To make things more fun, hundreds of these cubes were believed to exist, in various strengths, and we’d only recovered about fifty so far. If we knew about these Nazi cubes and their magical fallout potential, chances were good others did as well. Simon had pinpointed this location as a likely spot for some of the most intense cubes, so here we were.

“Put on your happy face,” Nigel warned. “We’ve got eyes on us.”

I dutifully managed a bright smile as we joined a line of guests walking up to the palatial mansion, each of its windows glowing with light in the early evening dusk. It was remarkably pretty—pristine, almost—and seemed incredibly wrong.

“Nobody has any clue about what went on here after World War II?” I asked.

“The trail never got this far,” Nigel said. “Most of the European ratlines were designed to smuggle out people, the more notorious the better. Homes that merely served as storehouses for artifacts, artwork, and the random scientific detritus of the failed government were interesting only as far as the artifacts and artwork went.

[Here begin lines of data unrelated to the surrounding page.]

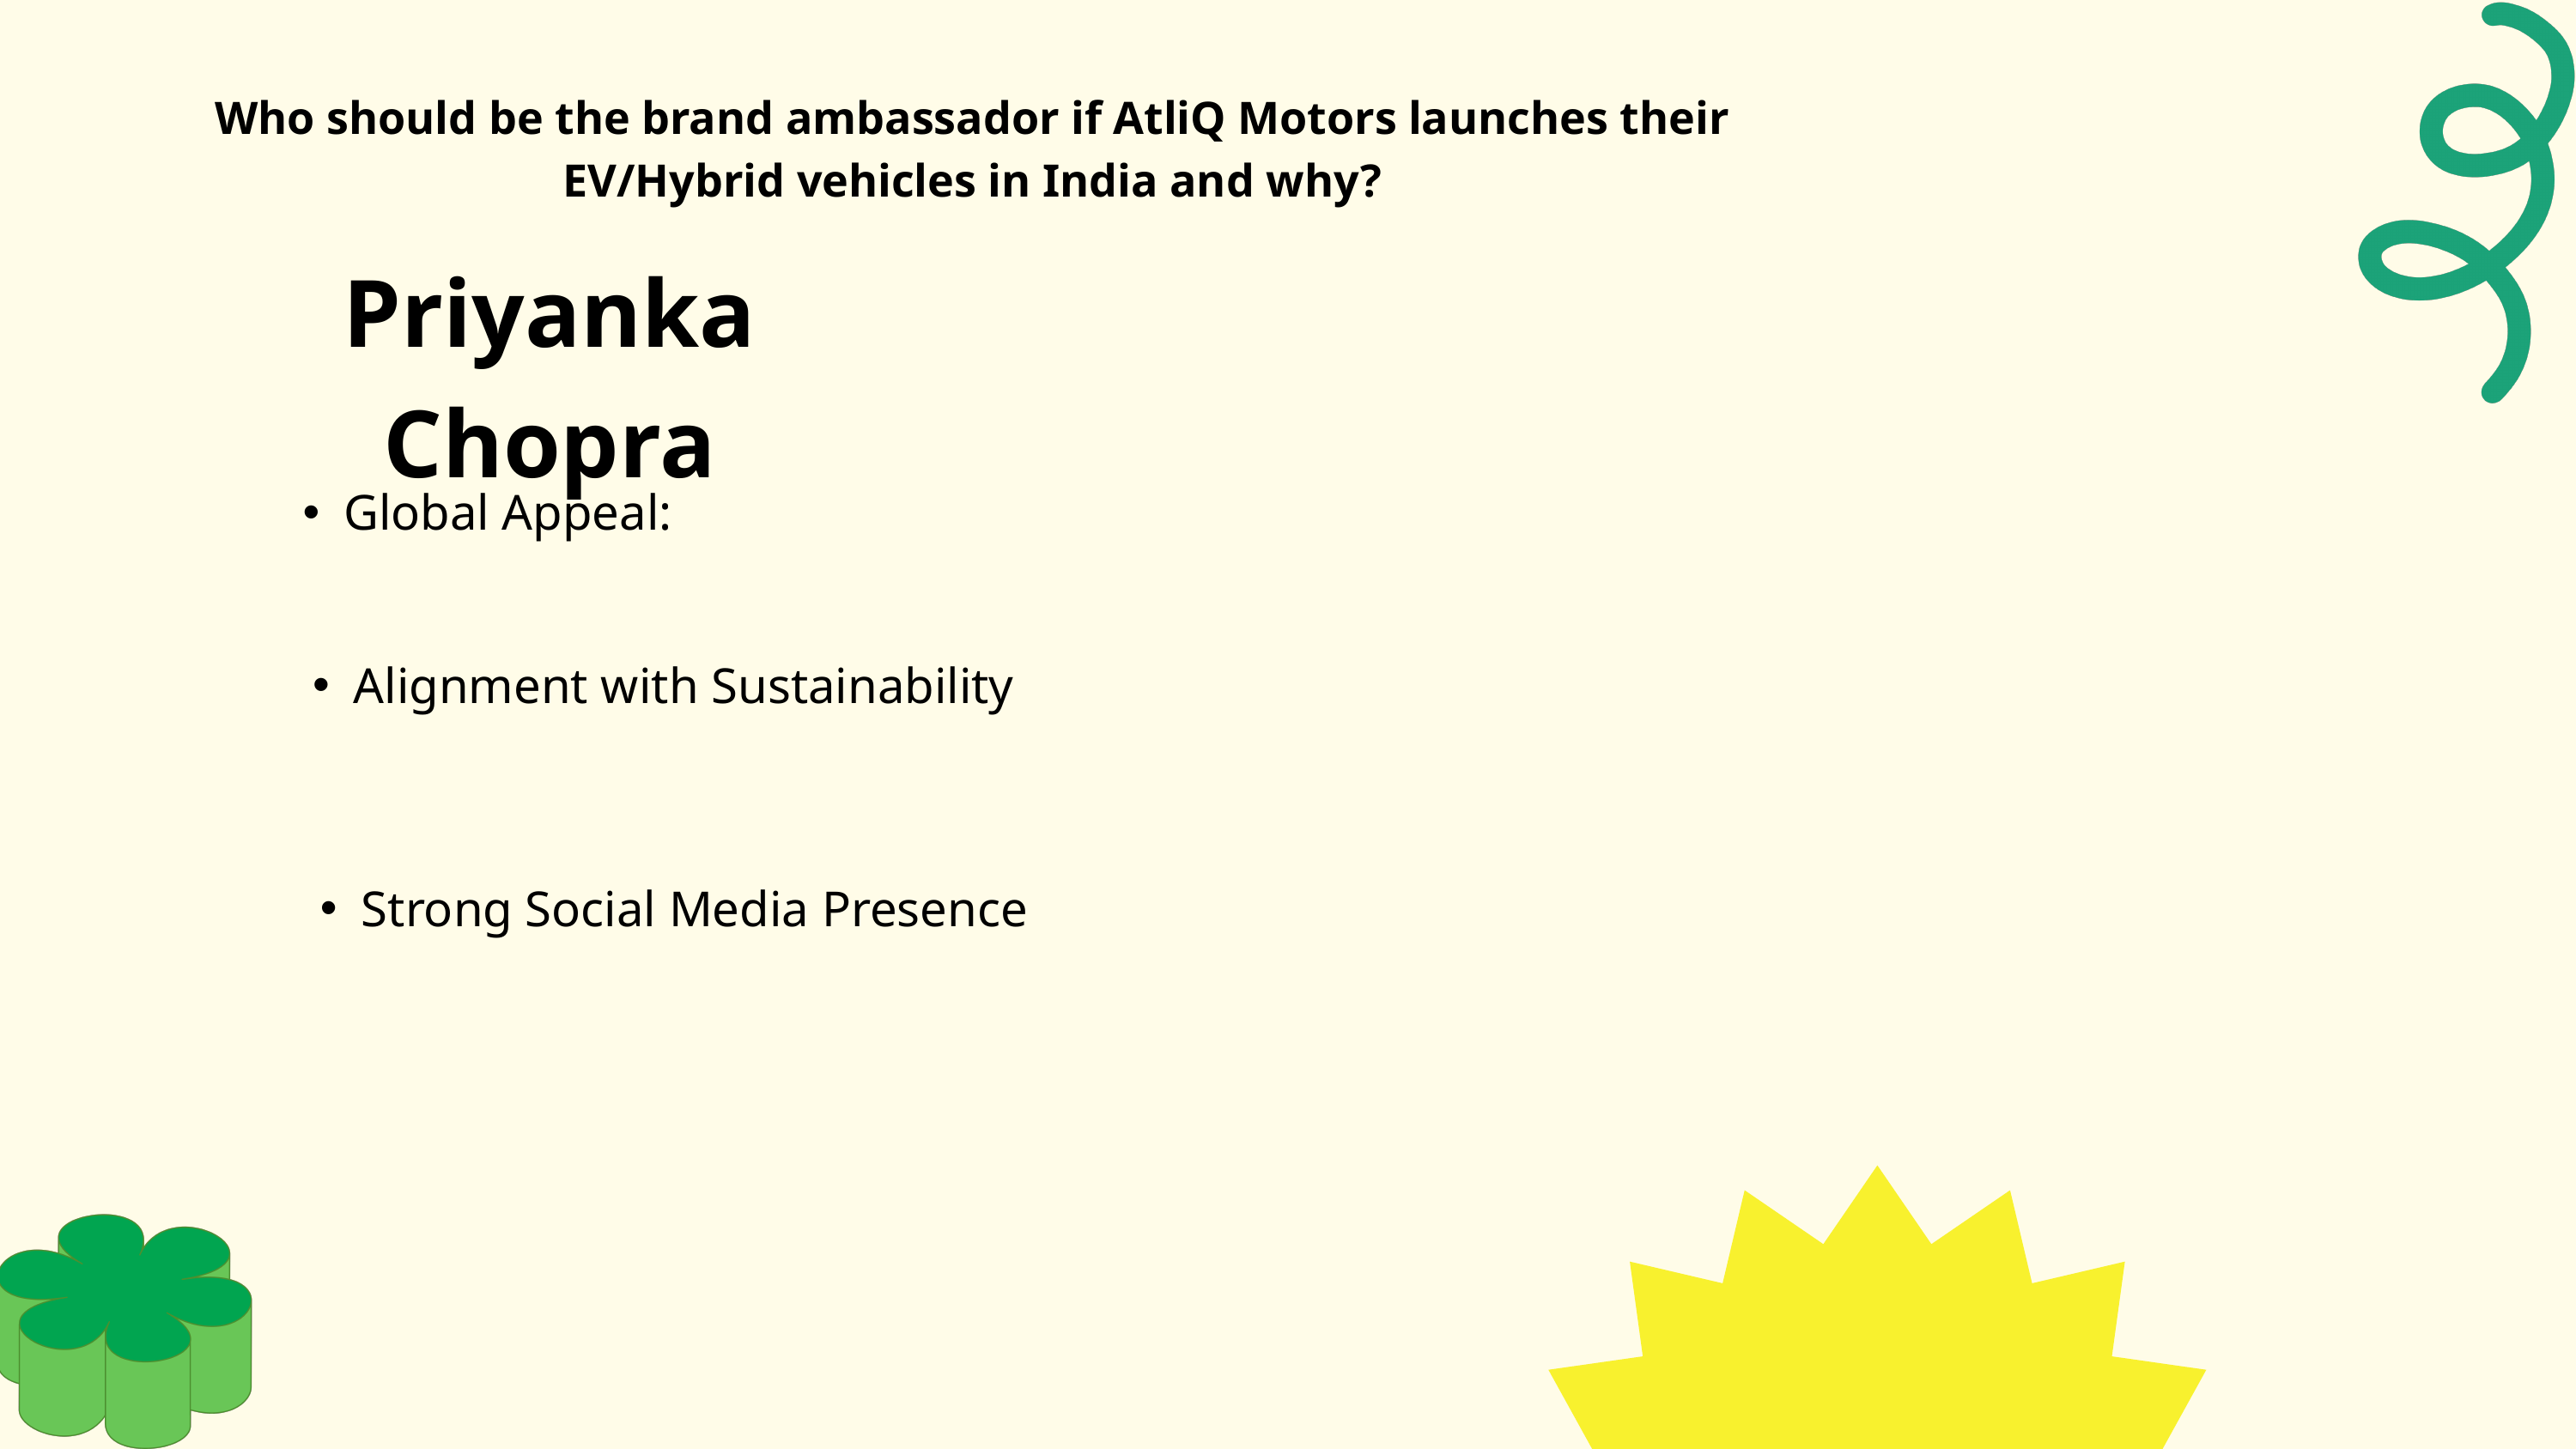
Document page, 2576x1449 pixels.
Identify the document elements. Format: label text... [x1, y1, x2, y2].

text_box Global Appeal: [256, 496, 678, 541]
text_box [0, 1203, 272, 1449]
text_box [1511, 1165, 2244, 1449]
text_box Strong Social Media Presence [212, 869, 1096, 937]
text_box Priyanka Chopra [173, 235, 926, 496]
text_box [2356, 0, 2576, 404]
text_box Alignment with Sustainability [212, 645, 1073, 713]
text_box Who should be the brand ambassador if AtliQ Motors launches their EV/Hybrid vehicles in India and why? [103, 81, 1842, 206]
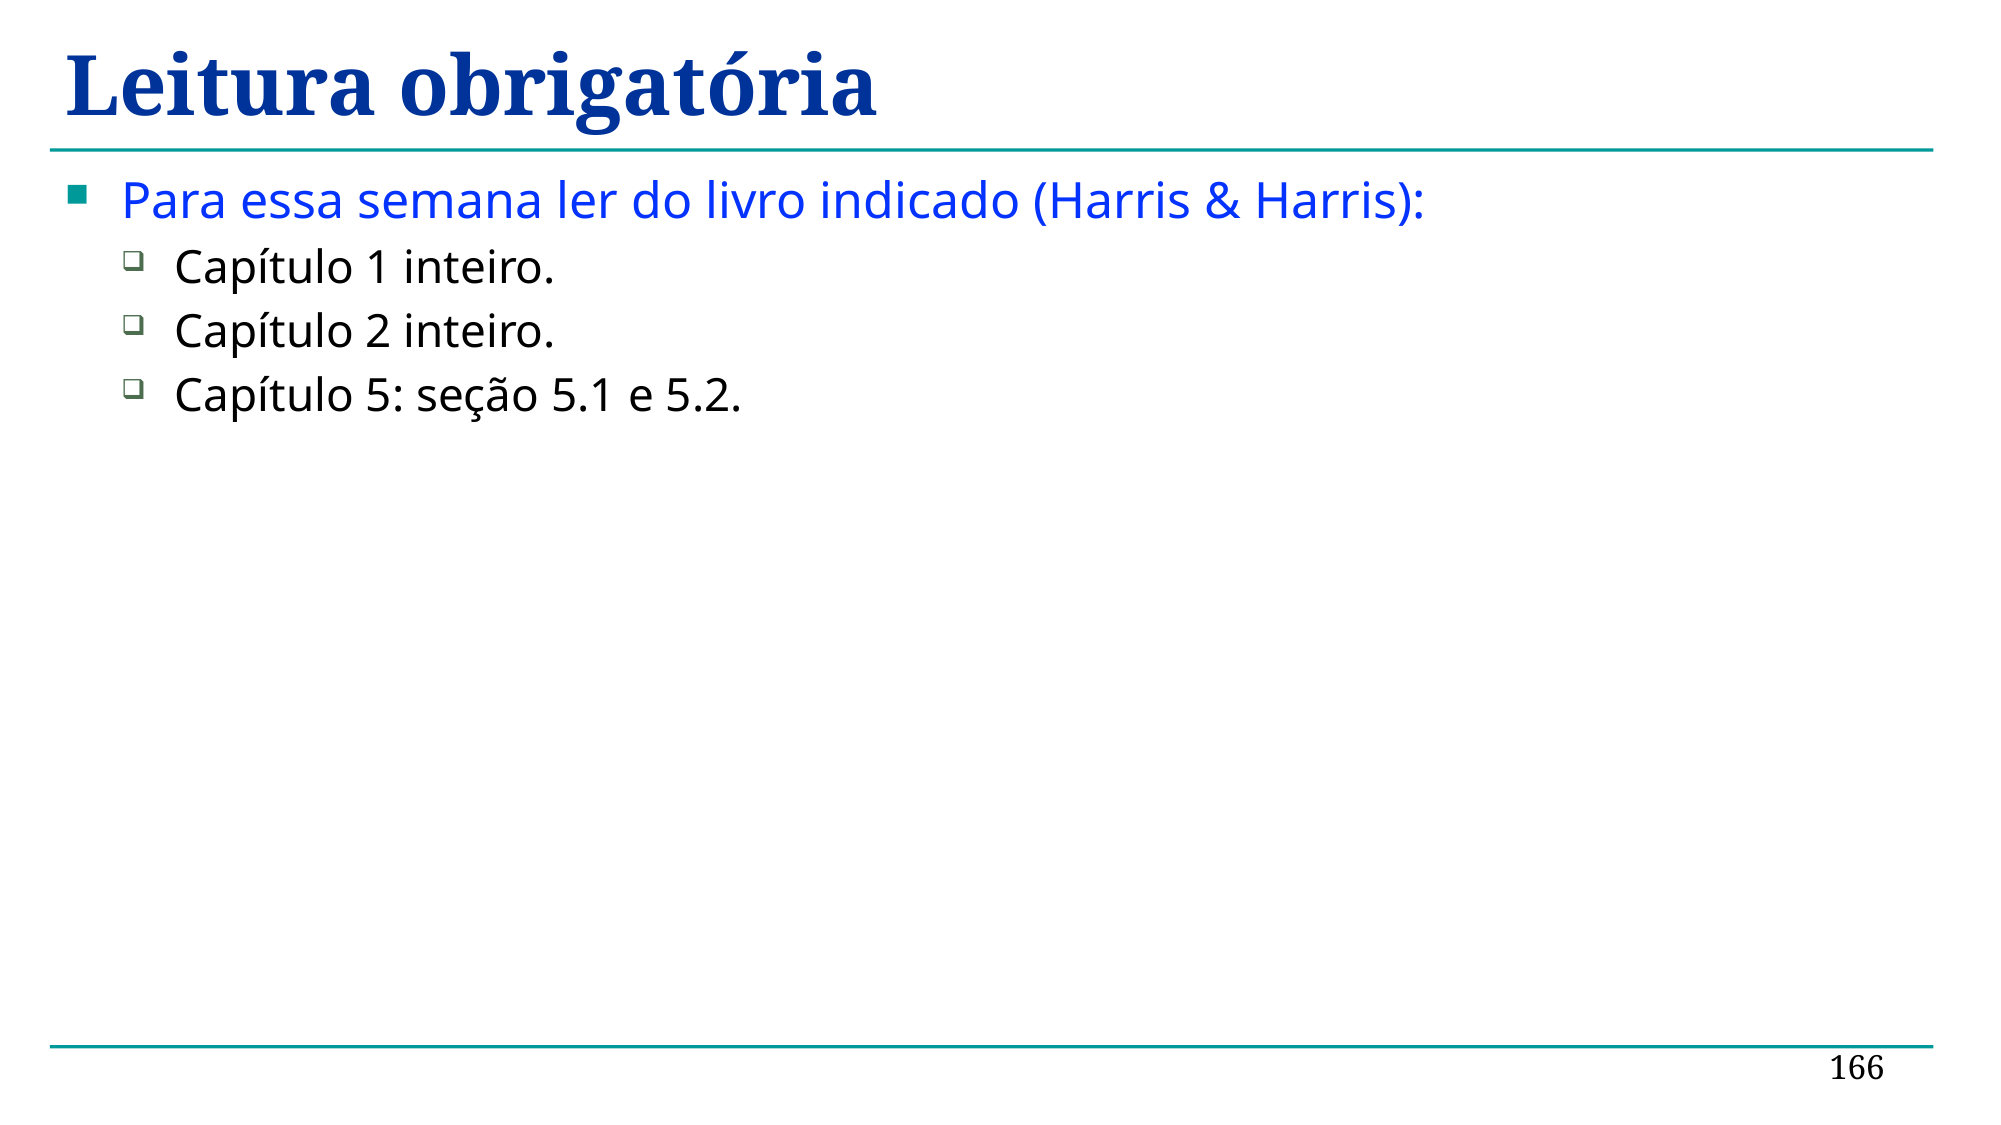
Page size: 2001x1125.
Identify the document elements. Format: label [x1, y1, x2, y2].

title [49, 24, 1934, 151]
slide_number [1433, 1023, 1901, 1100]
list [49, 160, 1934, 1051]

The rest simply didn’t matter. And, too, the Odermatts have lived on these grounds since the Middle Ages, and their ties to other political families throughout Europe have been tested over centuries. Nobody knew they were Nazi sympathizers, and nobody bothered asking too many questions. After the war, there was plenty of recovery work to do without opening random doors to see what skeletons lay behind them. Much of this area was devastated.”